By 2013, Venezuelan life and society had deteriorated so much that its citizens slowly began to turn into survivalists, kickstarting the worst migrant crisis in the region, one second only to Syria’s during its civil war and Ukraine’s after 2022. The pace of everyone’s livelihood was determined those days by food shortages, fingerprint scanners, ID-based weekly restrictions on purchases, hyperinflation, and everything else that unfolded during those years.

My return to Venezuela coincided with this tumultuous period — my family and I began to learn how to navigate the new Venezuela of bread lines, black markets, and smuggling as we began exploring what choices we had to escape from it all.

VII: HYPERINFLATION, SHORTAGES, AND A LEIOMYOSARCOMA

2015-2017 was, by far, the worst period of Venezuela’s socialist collapse, and my life for that matter. Our decision to escape was thwarted by one hard-to-spell word — my mother’s Leiomyosarcoma, a word that dictated the following two and a half years of our lives.

This is an account of those difficult years, the new wave of protests that took place, the medicine shortages, the calamity of Venezuela’s public and private health care systems, and the implementation of Venezuela’s Fatherland System, a Chinese-built platform for tracking the populace inspired by China’s Social Credit System.

This chapter focuses on the aftermath of my mother’s death, Venezuela’s worsening collapse, and a new phase of the Socialist regime that started in mid-2018. This chapter covers Venezuela’s political crisis of 2019, yet another failed attempt at freedom, and the people’s collective resignation and exhaustion from it all.

The socialist regime found a timely ally in the form COVID-19 Pandemic, which gave them an excuse to tighten controls. A severe gasoline shortage, the new systems placed in control, and an intensified pseudo-dollarization of the economy that deepened the severe poverty of the country are all part of that convoluted chapter of Venezuela’s history.

These past years I had but one final goal, to fulfill a promise and take my brother out of Venezuela, away from all the pain, misery — especially after all political escape routes, protests, elections, even coup attempts, failed at bringing change and freedom to Venezuela. This is a chapter recollecting all my failed attempts at legal migration, a highly difficult task for me given my circumstances, and made even more uphill after the physical escape routes were shut down during COVID-19. I had much cause for despair, and kept failing over and over again — until I didn’t.

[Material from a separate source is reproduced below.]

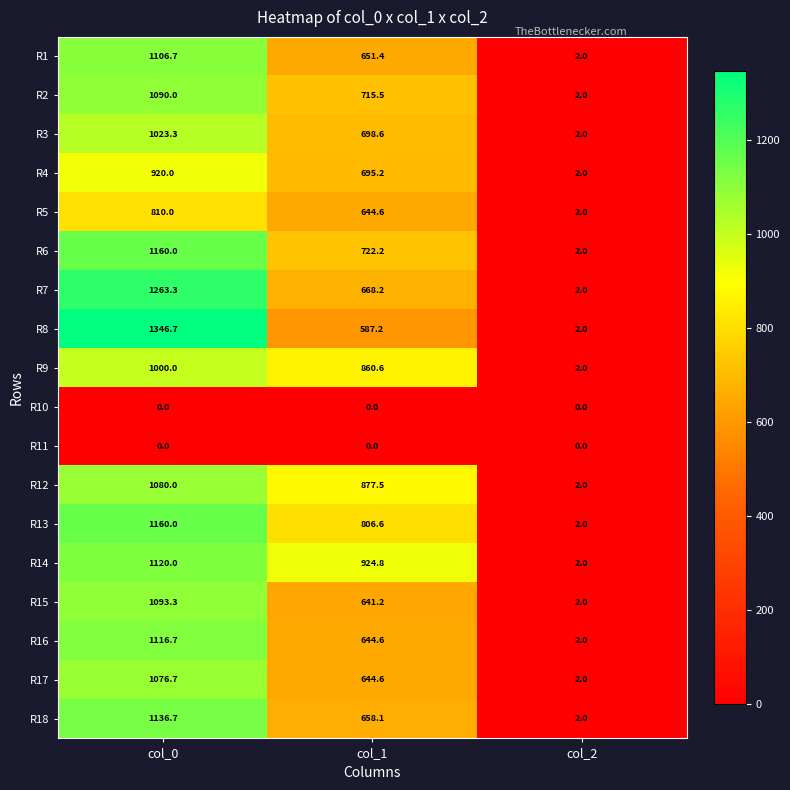

The R14 series shows 2.0 at col_2. True or false?

True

26 years of this tragedy, of broken families, of hunger, poverty, death, and yet the regime insists that it is still “building Socialism.”

A disaster I never voted for in the first place, but which I must live with the consequences of, even if I’m now thousands of kilometers away.

I lived most of my life sitting in front of a computer screen. For myself and others, social media and video games became avenues of escape in a decaying society. Worlds saner than the chaos and destruction of the physical, and whose digital currencies, in addition to others such as cryptocurrencies. became a means of survival in a real world consumed by hyperinflation.

Survival also meant dealing with the growing digital presence of the socialist regime, bypassing its censorship and dancing around its hate speech laws.

Crisis begets business opportunities, and the collapse of Venezuela from 2010 onwards sure wrought upon a lot of businesses, some more shrewd that amoral others. 

If you partake in such ventures, which rely on the continued existence of the Venezuelan tragedy, would you want the crisis to end?